Salty-Hackers / data-engineering

MIT License
0 stars 2 forks source link

Project

Identify and rank negative commenters on Hacker News using sentiment analysis, and make their comments and rankings accessible. Then deploy an API for the machine learning model and data visualizations.

App here: https://salted-hacker-news.herokuapp.com/

Getting started

Clone the repo

git clone https://github.com/Salty-Hackers/data-engineering.git
cd data-engineering

Install dependencies

pipenv install --dev

Activate the virtual environment

pipenv shell

Launch the app

uvicorn app.main:app --reload

Go to localhost:8000 in your browser.

File structure

.
|── data
├── app
|    ├── __init__.py
|    ├── main.py
|    ├── api
|    │   ├── __init__.py
|    │   ├── estimate.py
|    |   |── hn_scraper.py
|    |   |── preprocessing_and_sentiment.py
|    └── tests
|        ├── __init__.py
|        ├── test_main.py
|        ├── test_estimate.py
├── Data
|        ├── hn_0.csv
|        ├── hn_1.csv
|        ├── hn_2.csv
|        ├── hn_3.csv
|        ├── hn_4.csv
|        ├── hn_5.csv
|        ├── hn_6.csv
|        ├── hn_7.csv
|        ├── hn_8.csv
|        ├── hn_9.csv
|        ├── hn_10.csv
|        ├── hn_11.csv
├── notebooks
    ├── hn_preprocessing_and_sentiment_analysis.ipynb

Deploying to Heroku

Prepare Heroku

heroku login

heroku create YOUR-APP-NAME-GOES-HERE

heroku git:remote -a YOUR-APP-NAME-GOES-HERE

Deploy to Heroku

git add --all

git add --force Pipfile.lock

git commit -m "Deploy to Heroku"

git push heroku main:master

heroku open

(If you get a Locking failed! error when deploying to Heroku or running pipenv install then delete Pipfile.lock and try again, without git add --force Pipfile.lock)

Deactivate the virtual environment

exit

Data Dictionaries

Raw dataset

This dataset has 1.6 million observations of Hacker News comment data bewteen 2014-2015. It is a subset of a Google BigQuery that contains all stories and comments from Hacker News from its launch in 2006 to present. Source.

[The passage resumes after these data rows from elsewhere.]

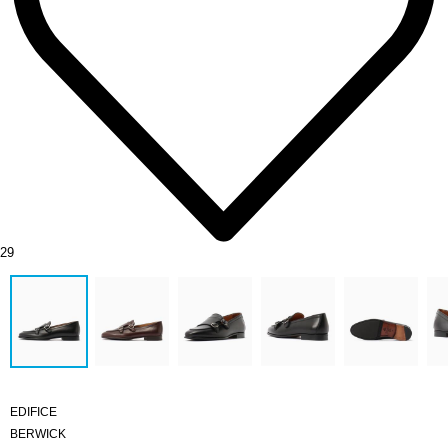
29
EDIFICE
BERWICK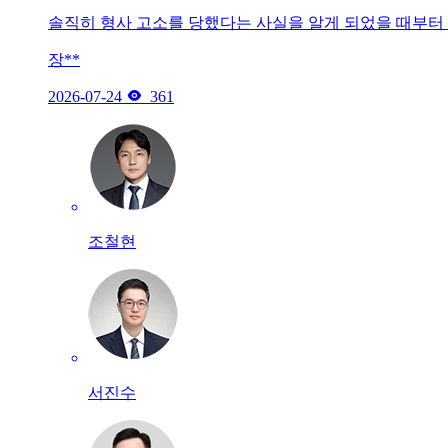
솔직히 형사 고소를 당했다는 사실을 알게 되었을 때부터
장**

2026-07-24
361
조철현
서진수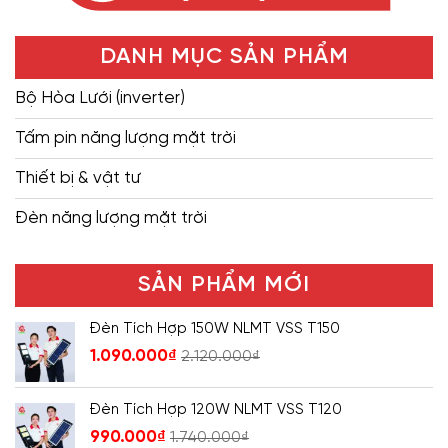
DANH MỤC SẢN PHẨM
Bộ Hòa Lưới (inverter)
Tấm pin năng lượng mặt trời
Thiết bị & vật tư
Đèn năng lượng mặt trời
SẢN PHẨM MỚI
Đèn Tích Hợp 150W NLMT VSS T150
1.090.000
₫
2.120.000
₫
Đèn Tích Hợp 120W NLMT VSS T120
990.000
₫
1.740.000
₫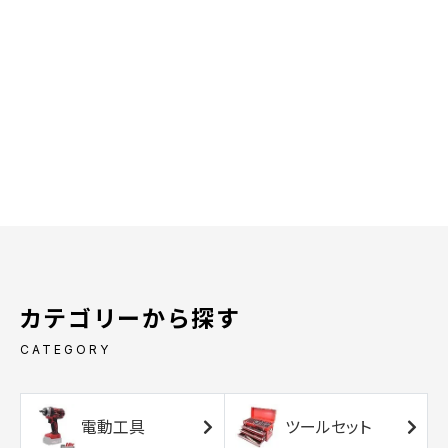
カテゴリーから探す
CATEGORY
電動工具
ツールセット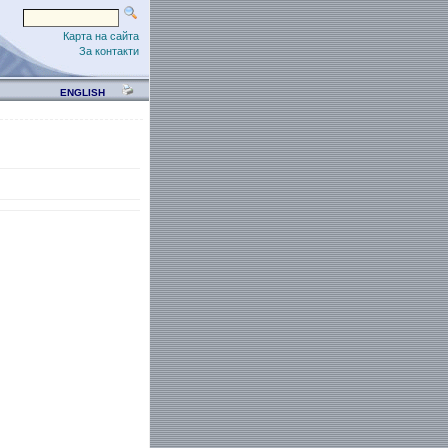
Карта на сайта
За контакти
ENGLISH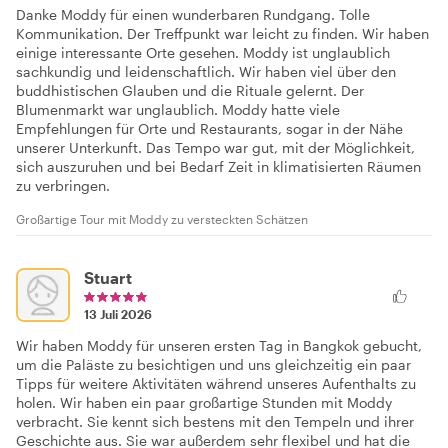
Danke Moddy für einen wunderbaren Rundgang. Tolle
Kommunikation. Der Treffpunkt war leicht zu finden. Wir haben
einige interessante Orte gesehen. Moddy ist unglaublich
sachkundig und leidenschaftlich. Wir haben viel über den
buddhistischen Glauben und die Rituale gelernt. Der
Blumenmarkt war unglaublich. Moddy hatte viele
Empfehlungen für Orte und Restaurants, sogar in der Nähe
unserer Unterkunft. Das Tempo war gut, mit der Möglichkeit,
sich auszuruhen und bei Bedarf Zeit in klimatisierten Räumen
zu verbringen.
Großartige Tour mit Moddy zu versteckten Schätzen
Stuart
13 Juli 2026
Wir haben Moddy für unseren ersten Tag in Bangkok gebucht,
um die Paläste zu besichtigen und uns gleichzeitig ein paar
Tipps für weitere Aktivitäten während unseres Aufenthalts zu
holen. Wir haben ein paar großartige Stunden mit Moddy
verbracht. Sie kennt sich bestens mit den Tempeln und ihrer
Geschichte aus. Sie war außerdem sehr flexibel und hat die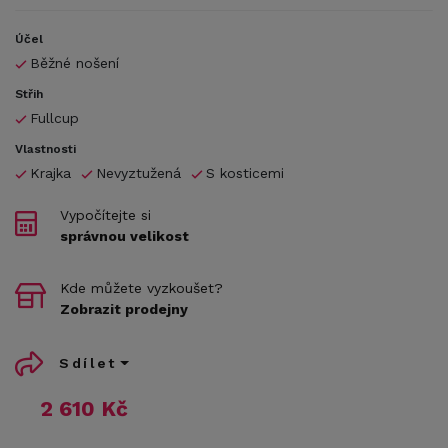
Účel
Běžné nošení
Střih
Fullcup
Vlastnosti
Krajka
Nevyztužená
S kosticemi
Vypočítejte si
správnou velikost
Kde můžete vyzkoušet?
Zobrazit prodejny
Sdílet
2 610 Kč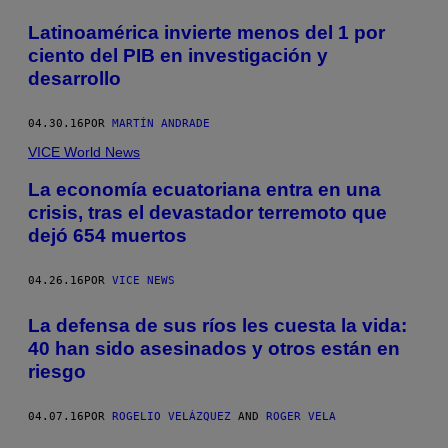
Latinoamérica invierte menos del 1 por
ciento del PIB en investigación y
desarrollo
04.30.16
POR
MARTÍN ANDRADE
VICE World News
La economía ecuatoriana entra en una
crisis, tras el devastador terremoto que
dejó 654 muertos
04.26.16
POR
VICE NEWS
La defensa de sus ríos les cuesta la vida:
40 han sido asesinados y otros están en
riesgo
04.07.16
POR
ROGELIO VELÁZQUEZ
AND
ROGER VELA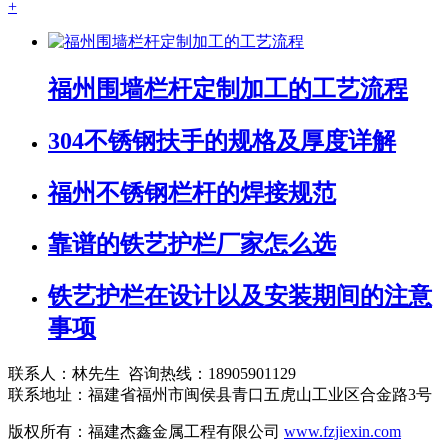
+
福州围墙栏杆定制加工的工艺流程
304不锈钢扶手的规格及厚度详解
福州不锈钢栏杆的焊接规范
靠谱的铁艺护栏厂家怎么选
铁艺护栏在设计以及安装期间的注意
事项
联系人：林先生 咨询热线：18905901129
联系地址：福建省福州市闽侯县青口五虎山工业区合金路3号
版权所有：福建杰鑫金属工程有限公司
www.fzjiexin.com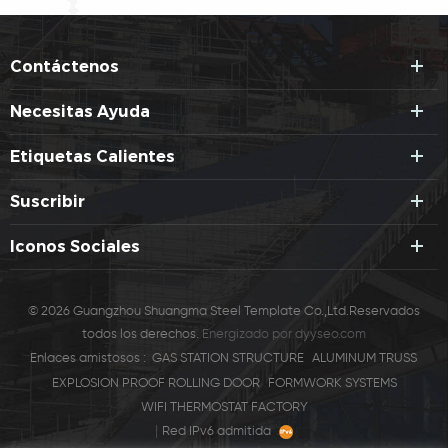
Contáctenos
Necesitas Ayuda
Etiquetas Calientes
Suscribir
Iconos Sociales
© 2026 Guangzhou Shuangma Steel Template Co.,Ltd.Reservados
todos los derechos.
Energizado por
dyyseo.com
Enlaces amistosos :
GAS STATION STRUCTURE
ALUMINUM TRUSS
EXPLOSION PROOF ROLLING DOOR
FORMWORK SYSTEMS
WIFI THERMOSTAT FACTORY
|
Red IPv6 admitida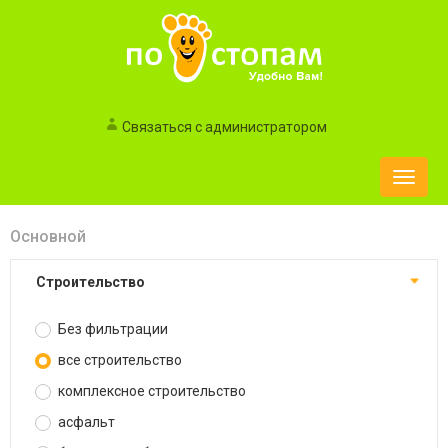
Связаться с администратором
Toggle
naviga
Основной
строительство
Без фильтрации
все строительство
комплексное строительство
асфальт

It is split into 12 datasets by date to be under GitHub's 100mb file size storage limit.

Field Type Description
id Integer The item's unique id.
by String The username of the item's author.
author String The username of the item's author.
time Integer Creation date of the item, in Unix Time.
time_ts Datetime The full date and time of the comment, including microseconds.
text String The comment, story or poll text. HTML.
parent Integer The comment's parent's id: either another comment or the relevant story.
deleted Boolean true if the item is deleted.
dead Boolean true if the item is dead.
ranking Integer The story's score, or the votes for a pollopt.

Processed datasets

These are sqlite3 databases that are queried.

hn_comments

Field Type Description
comment String The comment text.
user String The username of the comment's author.
date_time Datetime The full date and time of the comment, excluding microseconds.
sentiment_score Float Vader's normalized composite sentiment score. -1 is most extreme negative, +1 is most extreme positive.
sentiment String The overall sentiment of the comment based on the sentiment_score.

hn_users

Field Type Description
user String The username of the Hacker News commenter.
avg_sentiment_score Float The arithmetic mean of the sentiment of user's comments, from -1 to 1.
num_comments Integer The total number of comments by a user.
sentiment_ranking Integer Users ordered by their.avg_sentiment_score, from saltiest to sweetest.